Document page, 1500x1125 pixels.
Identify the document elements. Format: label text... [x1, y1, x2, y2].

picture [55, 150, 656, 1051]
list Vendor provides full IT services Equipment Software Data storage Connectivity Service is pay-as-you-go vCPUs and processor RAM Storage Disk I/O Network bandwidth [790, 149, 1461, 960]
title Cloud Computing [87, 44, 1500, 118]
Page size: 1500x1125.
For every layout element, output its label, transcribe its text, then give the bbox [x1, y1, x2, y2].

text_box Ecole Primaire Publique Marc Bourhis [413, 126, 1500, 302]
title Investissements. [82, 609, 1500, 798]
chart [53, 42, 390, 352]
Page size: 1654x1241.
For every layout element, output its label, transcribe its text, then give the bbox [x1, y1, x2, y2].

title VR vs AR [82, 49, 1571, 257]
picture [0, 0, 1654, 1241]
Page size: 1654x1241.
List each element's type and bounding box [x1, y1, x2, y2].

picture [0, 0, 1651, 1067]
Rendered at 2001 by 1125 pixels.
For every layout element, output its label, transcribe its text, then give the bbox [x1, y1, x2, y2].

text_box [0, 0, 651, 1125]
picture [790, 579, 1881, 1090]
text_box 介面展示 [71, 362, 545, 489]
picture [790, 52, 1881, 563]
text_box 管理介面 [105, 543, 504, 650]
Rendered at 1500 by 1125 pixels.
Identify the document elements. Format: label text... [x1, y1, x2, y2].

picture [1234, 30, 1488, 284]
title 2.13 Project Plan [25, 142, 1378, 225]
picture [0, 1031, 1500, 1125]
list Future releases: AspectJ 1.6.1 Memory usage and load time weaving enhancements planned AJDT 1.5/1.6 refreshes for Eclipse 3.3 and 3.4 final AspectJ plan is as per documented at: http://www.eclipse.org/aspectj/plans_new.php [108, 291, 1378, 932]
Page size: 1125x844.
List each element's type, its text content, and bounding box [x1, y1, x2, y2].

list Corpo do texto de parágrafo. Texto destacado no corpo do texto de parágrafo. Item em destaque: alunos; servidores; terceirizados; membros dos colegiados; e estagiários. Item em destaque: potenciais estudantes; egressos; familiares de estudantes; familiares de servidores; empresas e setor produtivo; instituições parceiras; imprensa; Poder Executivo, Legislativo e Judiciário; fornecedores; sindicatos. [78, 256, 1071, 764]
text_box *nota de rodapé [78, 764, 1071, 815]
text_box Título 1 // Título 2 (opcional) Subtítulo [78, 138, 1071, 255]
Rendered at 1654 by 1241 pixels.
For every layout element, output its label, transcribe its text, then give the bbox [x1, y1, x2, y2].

━━━━

Arrange every line of the items above as a JSON list of strings, one string per line, leaving out blank lines.

[
  "Document page, 1500x1125 pixels.",
  "Identify the document elements. Format: label text... [x1, y1, x2, y2].",
  "picture [55, 150, 656, 1051]",
  "list Vendor provides full IT services Equipment Software Data storage Connectivity Service is pay-as-you-go vCPUs and processor RAM Storage Disk I/O Network bandwidth [790, 149, 1461, 960]",
  "title Cloud Computing [87, 44, 1500, 118]",
  "Page size: 1500x1125.",
  "For every layout element, output its label, transcribe its text, then give the bbox [x1, y1, x2, y2].",
  "text_box Ecole Primaire Publique Marc Bourhis [413, 126, 1500, 302]",
  "title Investissements. [82, 609, 1500, 798]",
  "chart [53, 42, 390, 352]",
  "Page size: 1654x1241.",
  "For every layout element, output its label, transcribe its text, then give the bbox [x1, y1, x2, y2].",
  "title VR vs AR [82, 49, 1571, 257]",
  "picture [0, 0, 1654, 1241]",
  "Page size: 1654x1241.",
  "List each element's type and bounding box [x1, y1, x2, y2].",
  "picture [0, 0, 1651, 1067]",
  "Rendered at 2001 by 1125 pixels.",
  "For every layout element, output its label, transcribe its text, then give the bbox [x1, y1, x2, y2].",
  "text_box [0, 0, 651, 1125]",
  "picture [790, 579, 1881, 1090]",
  "text_box 介面展示 [71, 362, 545, 489]",
  "picture [790, 52, 1881, 563]",
  "text_box 管理介面 [105, 543, 504, 650]",
  "Rendered at 1500 by 1125 pixels.",
  "Identify the document elements. Format: label text... [x1, y1, x2, y2].",
  "picture [1234, 30, 1488, 284]",
  "title 2.13 Project Plan [25, 142, 1378, 225]",
  "picture [0, 1031, 1500, 1125]",
  "list Future releases: AspectJ 1.6.1 Memory usage and load time weaving enhancements planned AJDT 1.5/1.6 refreshes for Eclipse 3.3 and 3.4 final AspectJ plan is as per documented at: http://www.eclipse.org/aspectj/plans_new.php [108, 291, 1378, 932]",
  "Page size: 1125x844.",
  "List each element's type, its text content, and bounding box [x1, y1, x2, y2].",
  "list Corpo do texto de parágrafo. Texto destacado no corpo do texto de parágrafo. Item em destaque: alunos; servidores; terceirizados; membros dos colegiados; e estagiários. Item em destaque: potenciais estudantes; egressos; familiares de estudantes; familiares de servidores; empresas e setor produtivo; instituições parceiras; imprensa; Poder Executivo, Legislativo e Judiciário; fornecedores; sindicatos. [78, 256, 1071, 764]",
  "text_box *nota de rodapé [78, 764, 1071, 815]",
  "text_box Título 1 // Título 2 (opcional) Subtítulo [78, 138, 1071, 255]",
  "Rendered at 1654 by 1241 pixels.",
  "For every layout element, output its label, transcribe its text, then give the bbox [x1, y1, x2, y2]."
]